66Onlar (bu tavırlarıyla) ancak, kıyamet gününün kendilerine ansızın gelmesini beklemektedirler, halbuki bunun farkında değillerdir.
 
67O gün Allah’a karşı gelmekten sakınanlar dışında, dostlar birbirine düşman olurlar.
 
68, 69(Allah şöyle der:) “Ey ayetlerimize inanan ve müslüman olan kullarım! Bugün size korku yoktur, siz üzülmeyeceksiniz de.”
 
70“Siz ve eşleriniz sevinç ve mutluluk içinde cennete giriniz.”
 
71Onlar için altın tepsiler ve kadehler dolaştırılır. Canlarının istediği ve gözlerinin hoşlandığı her şey oradadır. Siz orada ebedî olarak kalacaksınız.
 
72İşte, bu yapmakta olduklarınıza karşılık size mîras verilen cennettir.
 
73Orada sizin için bol bol meyve var, onlardan yersiniz.
 
74Şüphesiz suçlular cehennem azabında devamlı kalacaklardır.
 
75Azapları hafifletilmeyecektir. Onlar azap içinde ümitsizdirler.
 
76Biz onlara zulmetmedik. Fakat onlar, kendileri zâlim idiler.
 
77(Görevli meleğe şöyle seslenirler:) “Ey Mâlik! Rabbin bizim işimizi bitirsin.” O da, “Siz hep böyle kalacaksınız” der.
 
78Andolsun, size hakkı getirdik. Fakat çoğunuz haktan hoşlanmayanlarsınız.
 
79Yoksa (gerçeği kabul etmeme konusunda) bir işe kesin karar mı verdiler? Şüphesiz biz de (onları cezalandırmakta) kararlıyız.
 
80Yoksa onların sırlarını ve gizli konuşmalarını duymadığımızı mı sanıyorlar? Hayır öyle değil, yanlarındaki elçilerimiz (melekler) yazmaktadırlar.
 
81(Ey Muhammed!) De ki: “Eğer Rahmân’ın bir çocuğu olsaydı, ona kulluk edenlerin ilki ben olurdum.”
 
82Göklerin ve yerin Rabbi, Arş’ın da Rabbi olan Allah, onların nitelendirmelerinden uzaktır.
 
83Bırak onları, tehdit edildikleri güne kavuşana kadar, (batıl inançlarına) dalsınlar ve (dünya hayatlarında) oynayadursunlar.
 
84O, gökte de ilâh olandır, yerde de ilah olandır.

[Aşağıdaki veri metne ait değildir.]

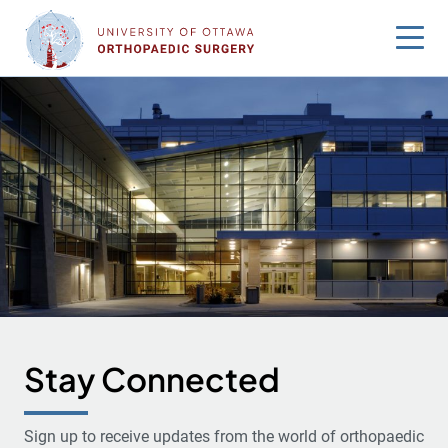
Skip
to
content
Stay Connected
Sign up to receive updates from the world of orthopaedic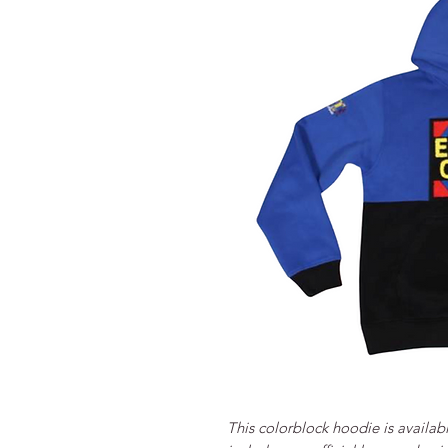
This colorblock hoodie is availab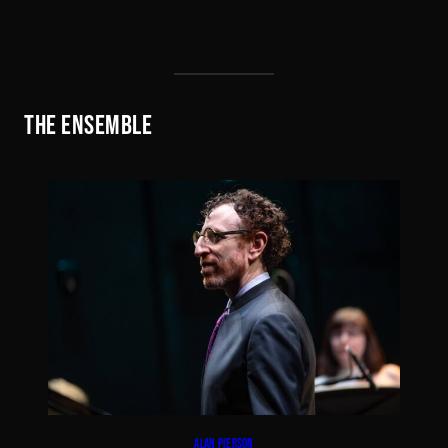
THE ENSEMBLE
ALAN PIERSON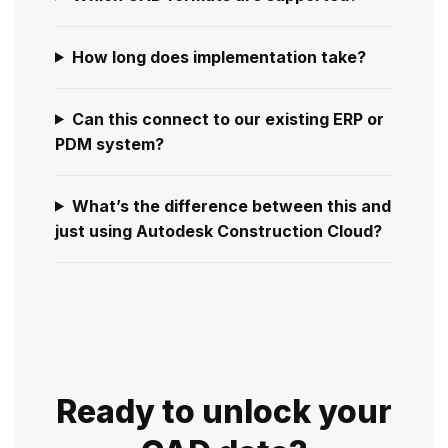
How long does implementation take?
Can this connect to our existing ERP or
PDM system?
What’s the difference between this and
just using Autodesk Construction Cloud?
Ready to unlock your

O hüküm ve hikmet sahibidir, hakkıyla bilendir.
 
85Göklerin, yerin ve ikisi arasındaki her şeyin hükümranlığı kendisine ait olan Allah yücedir! Kıyametin bilgisi de yalnız O’nun katındadır ve yalnızca O’na döndürüleceksiniz.
 
86Onu bırakıp taptıkları şeyler şefaat edemezler. Ancak bilerek hakka şâhitlik edenler şefaat edebilirler.
 
87Andolsun, onlara kendilerini kimin yarattığını sorsan elbette, “Allah” derler. Öyleyken nasıl döndürülüyorlar?
 
88Onun (Muhammed’in), “Ya Rabbi!” demesine andolsun ki, şüphesiz bunlar iman etmeyen bir kavimdir.
 
89Şimdilik sen onları hoş gör ve “size selam olsun” de. Yakında bilecekler.